**Exercise material**

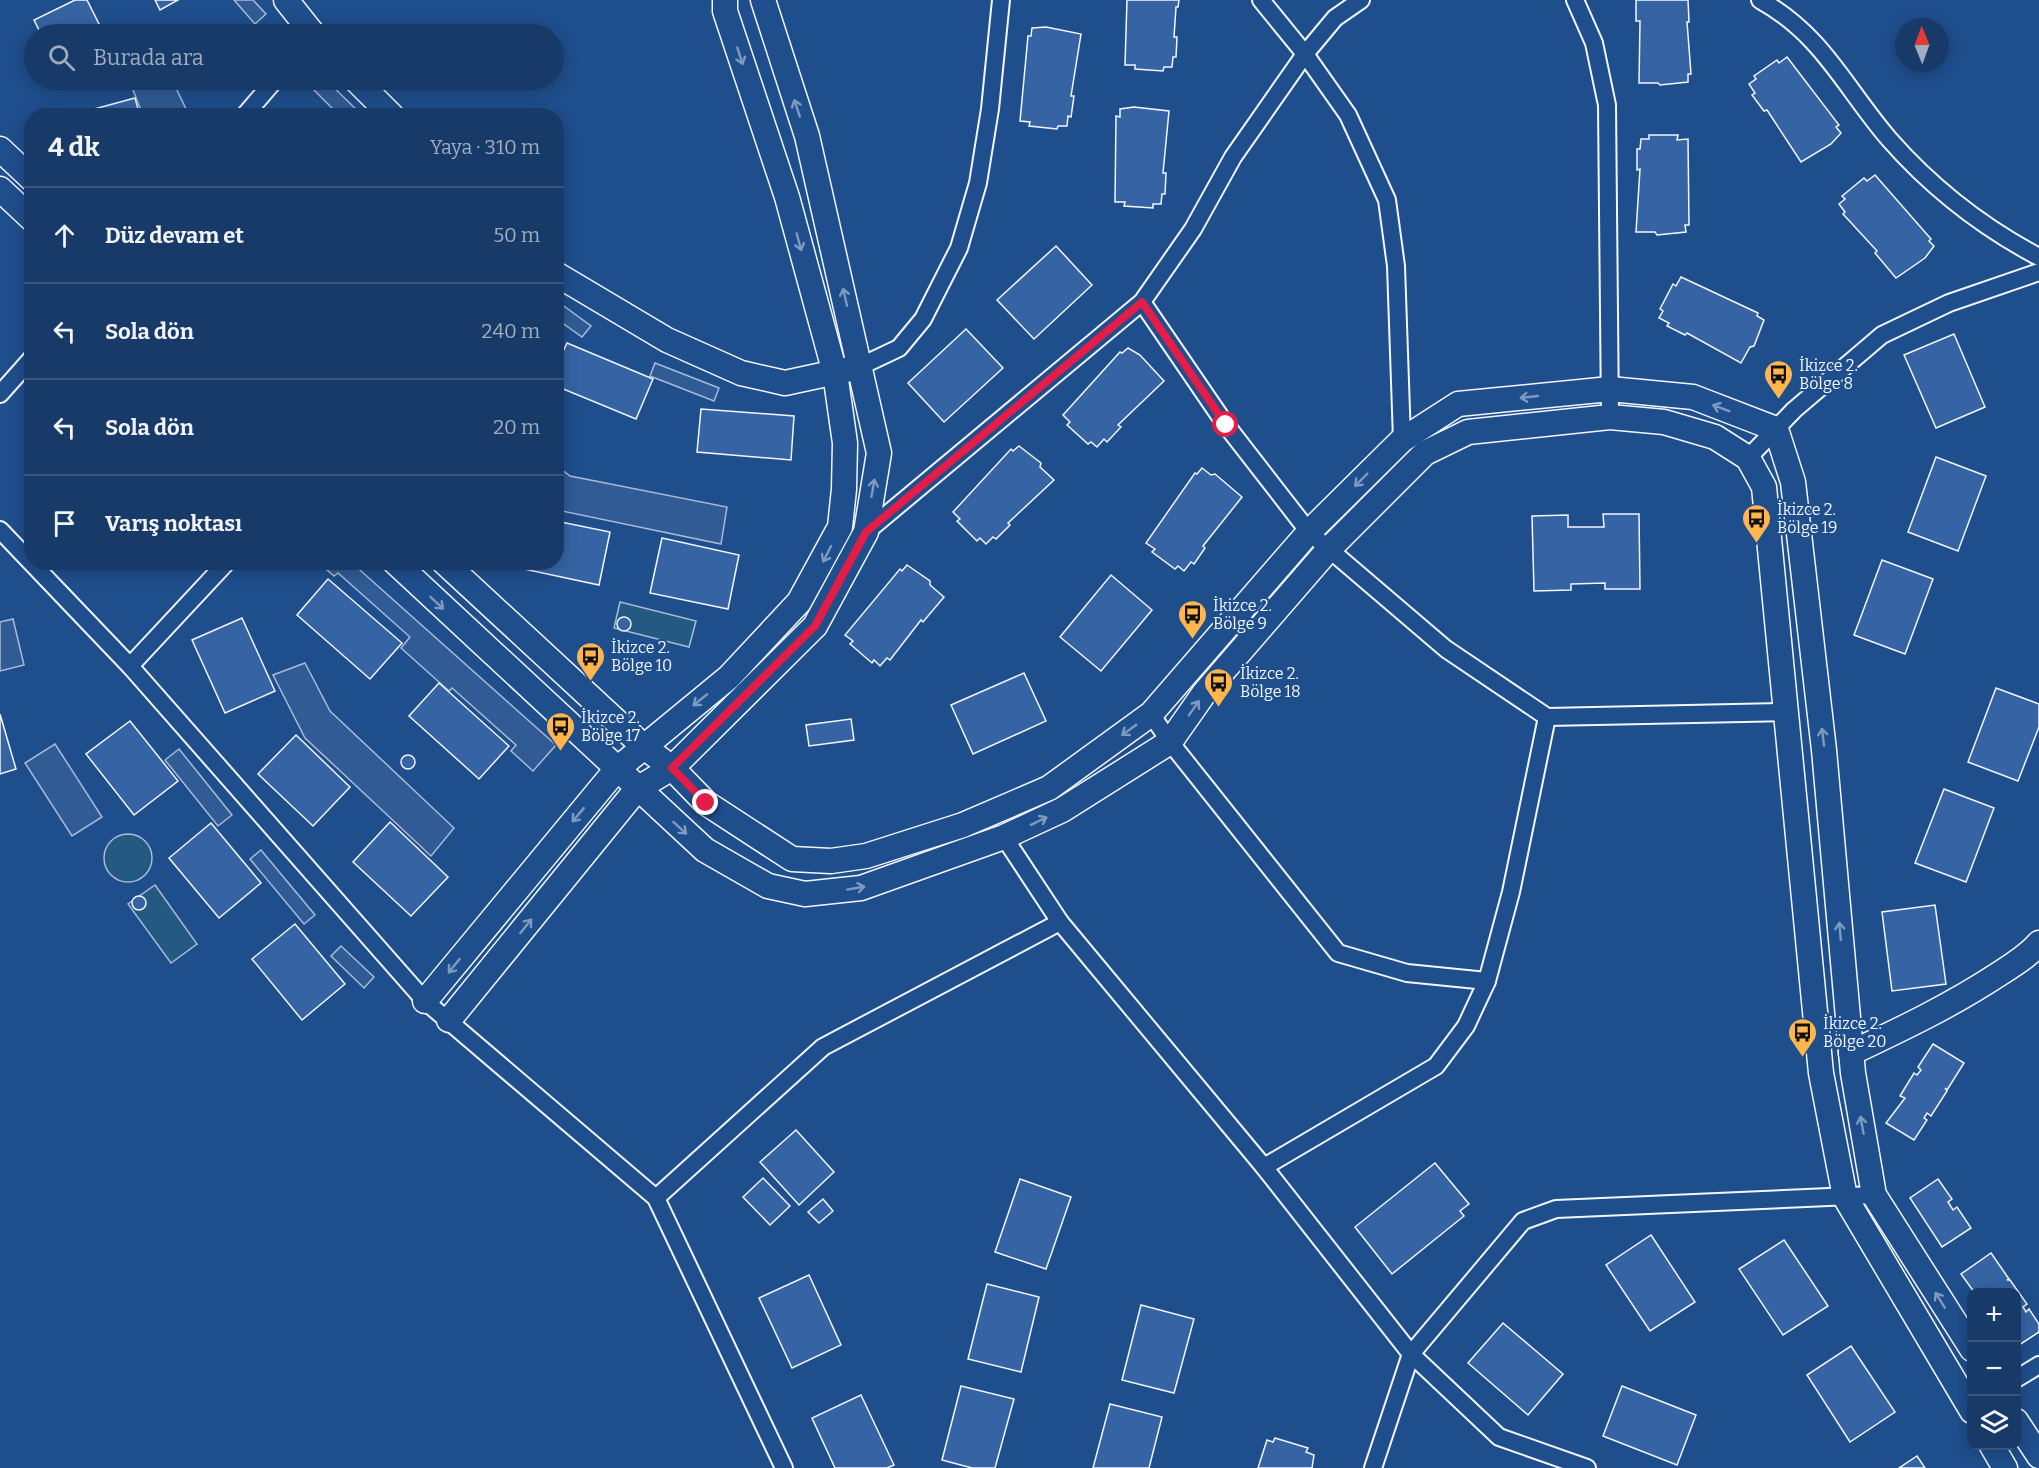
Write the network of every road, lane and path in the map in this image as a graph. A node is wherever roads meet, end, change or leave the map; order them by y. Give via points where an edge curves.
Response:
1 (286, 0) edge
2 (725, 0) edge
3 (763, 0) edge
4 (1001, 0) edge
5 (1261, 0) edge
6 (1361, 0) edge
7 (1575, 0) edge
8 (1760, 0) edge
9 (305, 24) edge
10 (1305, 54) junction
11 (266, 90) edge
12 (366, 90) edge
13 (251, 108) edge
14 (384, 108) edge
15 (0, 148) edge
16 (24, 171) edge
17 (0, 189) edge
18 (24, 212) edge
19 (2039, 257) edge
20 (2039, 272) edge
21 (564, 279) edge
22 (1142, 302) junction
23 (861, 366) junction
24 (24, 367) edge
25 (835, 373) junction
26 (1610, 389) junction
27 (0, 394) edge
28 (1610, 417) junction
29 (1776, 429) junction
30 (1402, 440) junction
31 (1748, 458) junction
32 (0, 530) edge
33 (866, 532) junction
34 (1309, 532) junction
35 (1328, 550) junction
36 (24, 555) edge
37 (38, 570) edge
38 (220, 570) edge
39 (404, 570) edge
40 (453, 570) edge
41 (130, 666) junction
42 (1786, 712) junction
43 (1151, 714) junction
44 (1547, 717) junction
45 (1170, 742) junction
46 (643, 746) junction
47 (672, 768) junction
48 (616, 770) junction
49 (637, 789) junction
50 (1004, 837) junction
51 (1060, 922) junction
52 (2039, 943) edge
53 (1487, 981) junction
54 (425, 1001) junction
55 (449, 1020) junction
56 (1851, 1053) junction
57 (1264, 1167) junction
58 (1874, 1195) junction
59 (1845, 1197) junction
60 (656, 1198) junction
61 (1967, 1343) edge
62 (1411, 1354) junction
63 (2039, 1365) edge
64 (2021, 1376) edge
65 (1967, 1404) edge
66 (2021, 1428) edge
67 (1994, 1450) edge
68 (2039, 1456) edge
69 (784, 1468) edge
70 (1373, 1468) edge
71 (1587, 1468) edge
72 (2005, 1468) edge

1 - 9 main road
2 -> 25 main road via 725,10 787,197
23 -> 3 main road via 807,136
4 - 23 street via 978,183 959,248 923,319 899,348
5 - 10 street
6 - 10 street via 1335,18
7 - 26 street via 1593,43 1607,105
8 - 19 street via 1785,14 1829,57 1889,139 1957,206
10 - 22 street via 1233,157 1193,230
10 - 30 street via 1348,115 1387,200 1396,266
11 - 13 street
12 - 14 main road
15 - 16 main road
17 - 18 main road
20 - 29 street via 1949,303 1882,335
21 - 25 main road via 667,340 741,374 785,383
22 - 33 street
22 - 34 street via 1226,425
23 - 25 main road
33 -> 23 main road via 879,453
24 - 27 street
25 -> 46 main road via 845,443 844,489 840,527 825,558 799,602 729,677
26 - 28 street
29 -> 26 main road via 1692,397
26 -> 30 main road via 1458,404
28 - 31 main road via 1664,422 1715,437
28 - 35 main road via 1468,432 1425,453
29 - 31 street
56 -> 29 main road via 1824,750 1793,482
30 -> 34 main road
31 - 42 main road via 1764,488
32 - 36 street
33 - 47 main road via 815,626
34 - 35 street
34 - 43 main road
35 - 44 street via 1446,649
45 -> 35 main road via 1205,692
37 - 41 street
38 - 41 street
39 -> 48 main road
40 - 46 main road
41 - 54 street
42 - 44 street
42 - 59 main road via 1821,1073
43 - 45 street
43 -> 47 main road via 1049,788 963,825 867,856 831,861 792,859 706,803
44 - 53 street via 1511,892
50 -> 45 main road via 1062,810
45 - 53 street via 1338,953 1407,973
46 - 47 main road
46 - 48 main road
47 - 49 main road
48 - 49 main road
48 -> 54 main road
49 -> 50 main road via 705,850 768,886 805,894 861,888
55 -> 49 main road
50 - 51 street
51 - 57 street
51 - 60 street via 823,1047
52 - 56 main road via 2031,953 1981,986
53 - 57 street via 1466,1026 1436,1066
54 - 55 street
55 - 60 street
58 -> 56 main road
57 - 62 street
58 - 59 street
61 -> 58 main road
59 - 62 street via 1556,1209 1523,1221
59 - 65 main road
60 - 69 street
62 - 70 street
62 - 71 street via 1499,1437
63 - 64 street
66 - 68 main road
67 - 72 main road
---
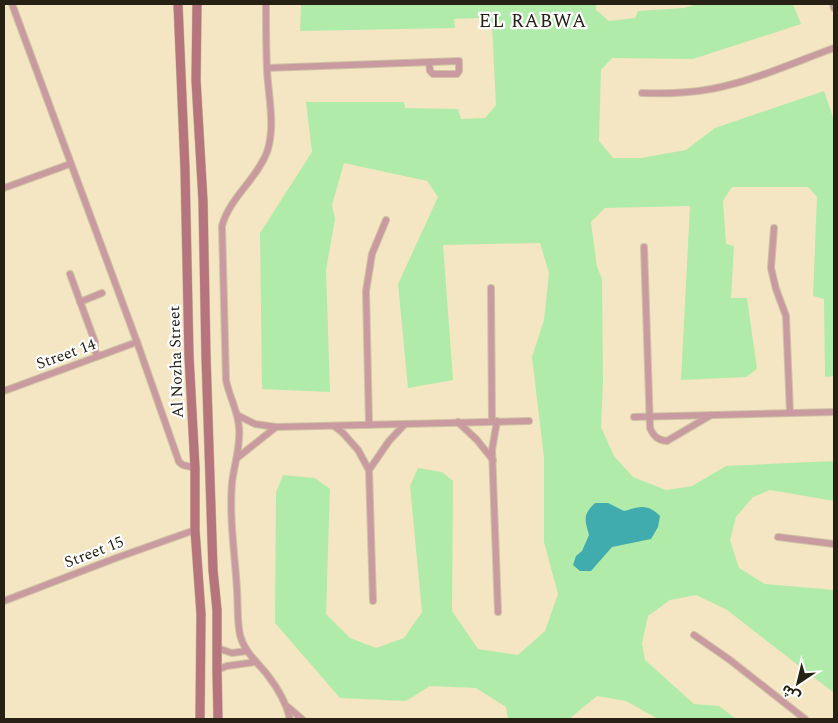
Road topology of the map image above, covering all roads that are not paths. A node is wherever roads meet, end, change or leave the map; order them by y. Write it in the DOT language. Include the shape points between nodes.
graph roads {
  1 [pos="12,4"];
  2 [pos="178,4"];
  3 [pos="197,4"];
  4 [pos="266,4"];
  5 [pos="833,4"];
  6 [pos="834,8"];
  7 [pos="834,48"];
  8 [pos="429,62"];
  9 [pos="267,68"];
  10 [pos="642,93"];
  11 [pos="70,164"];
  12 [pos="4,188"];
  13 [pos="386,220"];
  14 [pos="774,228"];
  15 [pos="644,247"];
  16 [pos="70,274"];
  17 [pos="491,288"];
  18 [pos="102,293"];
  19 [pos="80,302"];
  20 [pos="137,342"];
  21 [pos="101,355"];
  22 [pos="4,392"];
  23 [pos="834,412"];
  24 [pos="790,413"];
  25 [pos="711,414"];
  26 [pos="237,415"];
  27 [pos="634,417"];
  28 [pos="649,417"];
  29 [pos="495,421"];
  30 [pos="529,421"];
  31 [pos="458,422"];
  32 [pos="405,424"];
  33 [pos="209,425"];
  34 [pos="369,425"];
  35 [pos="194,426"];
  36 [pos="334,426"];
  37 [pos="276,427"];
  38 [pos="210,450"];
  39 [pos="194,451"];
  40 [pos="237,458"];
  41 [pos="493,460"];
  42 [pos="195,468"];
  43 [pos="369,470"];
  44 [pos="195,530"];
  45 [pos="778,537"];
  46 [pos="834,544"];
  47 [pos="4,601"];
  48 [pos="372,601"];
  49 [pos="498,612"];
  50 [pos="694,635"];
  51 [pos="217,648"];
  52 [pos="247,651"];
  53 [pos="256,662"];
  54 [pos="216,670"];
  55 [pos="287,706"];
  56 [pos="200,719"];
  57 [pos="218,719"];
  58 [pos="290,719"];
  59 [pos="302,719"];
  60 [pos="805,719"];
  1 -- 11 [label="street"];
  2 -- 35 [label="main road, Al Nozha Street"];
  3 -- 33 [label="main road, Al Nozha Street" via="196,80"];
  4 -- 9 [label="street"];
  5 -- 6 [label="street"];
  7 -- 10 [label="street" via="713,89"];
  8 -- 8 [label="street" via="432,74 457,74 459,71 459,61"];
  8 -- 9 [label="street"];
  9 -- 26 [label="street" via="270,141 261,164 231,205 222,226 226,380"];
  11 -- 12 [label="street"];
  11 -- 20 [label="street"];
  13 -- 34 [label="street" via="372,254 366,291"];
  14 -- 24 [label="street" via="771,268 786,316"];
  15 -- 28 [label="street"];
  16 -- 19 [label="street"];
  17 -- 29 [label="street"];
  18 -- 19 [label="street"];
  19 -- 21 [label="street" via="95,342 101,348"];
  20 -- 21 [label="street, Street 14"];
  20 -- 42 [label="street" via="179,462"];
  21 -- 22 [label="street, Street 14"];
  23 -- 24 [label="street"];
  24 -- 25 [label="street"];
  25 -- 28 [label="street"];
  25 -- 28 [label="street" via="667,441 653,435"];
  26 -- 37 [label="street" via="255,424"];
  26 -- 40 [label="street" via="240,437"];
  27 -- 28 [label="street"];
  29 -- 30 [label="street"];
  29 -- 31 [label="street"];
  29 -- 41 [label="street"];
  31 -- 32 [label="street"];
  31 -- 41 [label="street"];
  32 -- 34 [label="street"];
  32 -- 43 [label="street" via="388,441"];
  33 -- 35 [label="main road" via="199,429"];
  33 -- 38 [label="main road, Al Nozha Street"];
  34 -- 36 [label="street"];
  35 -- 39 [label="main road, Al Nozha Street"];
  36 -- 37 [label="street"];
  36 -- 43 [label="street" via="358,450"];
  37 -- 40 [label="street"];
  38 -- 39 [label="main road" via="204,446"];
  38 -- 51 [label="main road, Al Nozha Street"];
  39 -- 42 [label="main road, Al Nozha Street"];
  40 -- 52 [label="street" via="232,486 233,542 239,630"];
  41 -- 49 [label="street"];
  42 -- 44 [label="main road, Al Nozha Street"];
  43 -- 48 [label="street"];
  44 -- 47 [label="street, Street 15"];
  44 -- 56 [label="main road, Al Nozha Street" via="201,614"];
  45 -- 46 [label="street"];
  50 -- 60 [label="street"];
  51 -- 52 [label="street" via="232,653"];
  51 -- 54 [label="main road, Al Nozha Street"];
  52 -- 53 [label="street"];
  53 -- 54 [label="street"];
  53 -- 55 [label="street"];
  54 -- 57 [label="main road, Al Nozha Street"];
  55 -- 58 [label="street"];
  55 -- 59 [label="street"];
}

**Exercise requirements**
Where does the string "leave" appear in the records above? Show every line that holds it.

**Answer box**
Write the network of every road, lane and path in the map in this image as a graph. A node is wherever roads meet, end, change or leave the map; order them by y. Give via points where an edge curves.
Road topology of the map image above, covering all roads that are not paths. A node is wherever roads meet, end, change or leave the map; order them by y. Write it in the DOT language. Include the shape points between nodes.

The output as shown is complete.